I came across an interesting publication (https:// medicalis.com/downloads), referred to as a “Glossary of Terms” for Imaging Service Lines. This prompted a telephone conversation with Jordan Halter, VP of Business Development for Medicalis to discuss the basis for their document.
According to Jordan, “We created the Glossary of Terms to facilitate communication between the 3 main stake holders (Strategy, Clinical, and IT) in the creation of Imaging Service Lines within Regional IDNs. We noticed that successful projects had a clear voice and direction on “why” they were constructing the Imaging Service Line from their strategy folks. The Glossary was created to help articulate operating plan concepts of Imaging Service Lines for clinical and IT personnel involved in the project.”
Medicalis has seen that not all organizations have a unified vision for handling Imaging Service Lines in an environment of increasing consolidation. IT personnel sometimes advocate the “boxes and wires” (as they describe it) aspect of the project, but this may not address a strategy for the Imaging Service Lines, nor address the clinical need, let alone enable rapid consolidation of imaging within a growing Regional IDN.
As it pertains to Imaging Service Lines, oftentimes IT feels the need from an infrastructure perspective to start with a VNA (Vendor Neutral Archive), but they don’t always have a clear-cut strategy directive for doing so. IT may be attracted to the VNA as a means for improving image management in conjunction with a recently-finished EMR (Electronic Medical Record). As far as creating an IDN-wide Imaging Service Line though, shared storage may not be the primary issue for an Imaging Service Line. There may be clinical issues that are of greater concern, such enabling sub specialty (Peds/Neuro) interpretation 24x7, creating uniform SLAs across the IDN, or taking over Imaging for a newly acquired hospital.
This “cart/horse” dilemma may have more to do with the question of how elements such as a VNA fit into the overall workflow of Imaging Service Lines. So, while the VNA may address enhanced image accessibility across multiple facilities, it may not impact the way images are accessed and by whom or why.

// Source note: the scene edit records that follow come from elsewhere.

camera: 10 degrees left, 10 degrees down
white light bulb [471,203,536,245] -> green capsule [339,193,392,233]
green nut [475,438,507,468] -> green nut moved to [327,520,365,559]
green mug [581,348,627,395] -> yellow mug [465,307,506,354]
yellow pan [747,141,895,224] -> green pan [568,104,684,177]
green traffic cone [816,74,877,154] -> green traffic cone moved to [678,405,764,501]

Conversely, addressing the workflow orchestration requirements of the Imaging Service Line may better identify who needs access to images across the enterprise, and how and when they need access. For example, in a 15 hospital regional IDN it may be beneficial to be able to route images for a specific diagnosis to a particular specialist. Or, perhaps shared coverage of the 3rd shift between the 4 different Radiology Groups who read for the IDN so they can leverage economies of scale and skill to meet the SLA needs of the IDN. Similarly, in a rapidly consolidating healthcare environment shifting toward value-based versus fee-for-service care, workflow orchestration may play a much greater role than elements such as a VNA. Being able to intelligently connect to disparate systems and locations, and convert all that data into actionable insight enables things like measuring and proving quality, value and performance.

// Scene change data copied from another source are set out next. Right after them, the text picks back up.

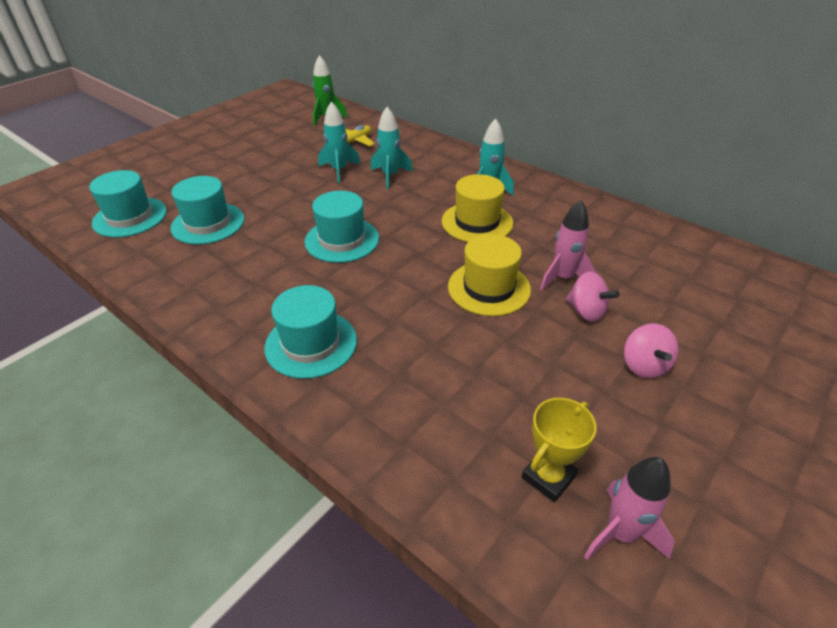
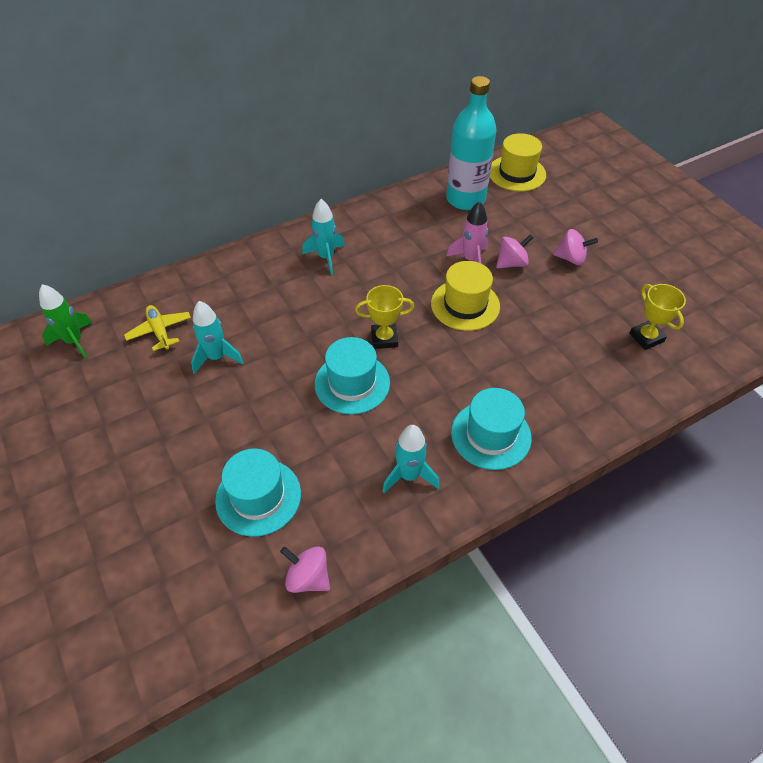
camera: 70 degrees left, 10 degrees up
turquoise hat [89,170,167,237] -> none
turquoise rocket [371,107,413,189] -> turquoise rocket moved to [383,425,440,493]
yellow hat [442,174,513,242] -> yellow hat moved to [490,133,546,191]
pink rocket [584,457,675,560] -> none
none -> pink spinning top [280,546,330,593]
none -> yellow trophy [355,285,414,349]
none -> turquoise bottle [446,76,496,210]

I think, given the bigger picture, Medicalis has it right. Workflow orchestration first via “Connecting What You Have” may be a more meaningful starting point for Imaging Service Lines, who can then determine how best to deploy technologies such as the VNA. Several years back one of the Universal Viewer vendors pushed the notion of implementing the viewer ahead of the VNA, stating that image access is more important than where the images are located. Tools such as Medicalis’ “Glossary of Terms” may be helpful in getting all the stakeholders (Strategy, Clinical, and IT) involved and aligned in their Imaging Service Line process, and forging ahead with informed strategic implementations during this time of rapid healthcare consolidation.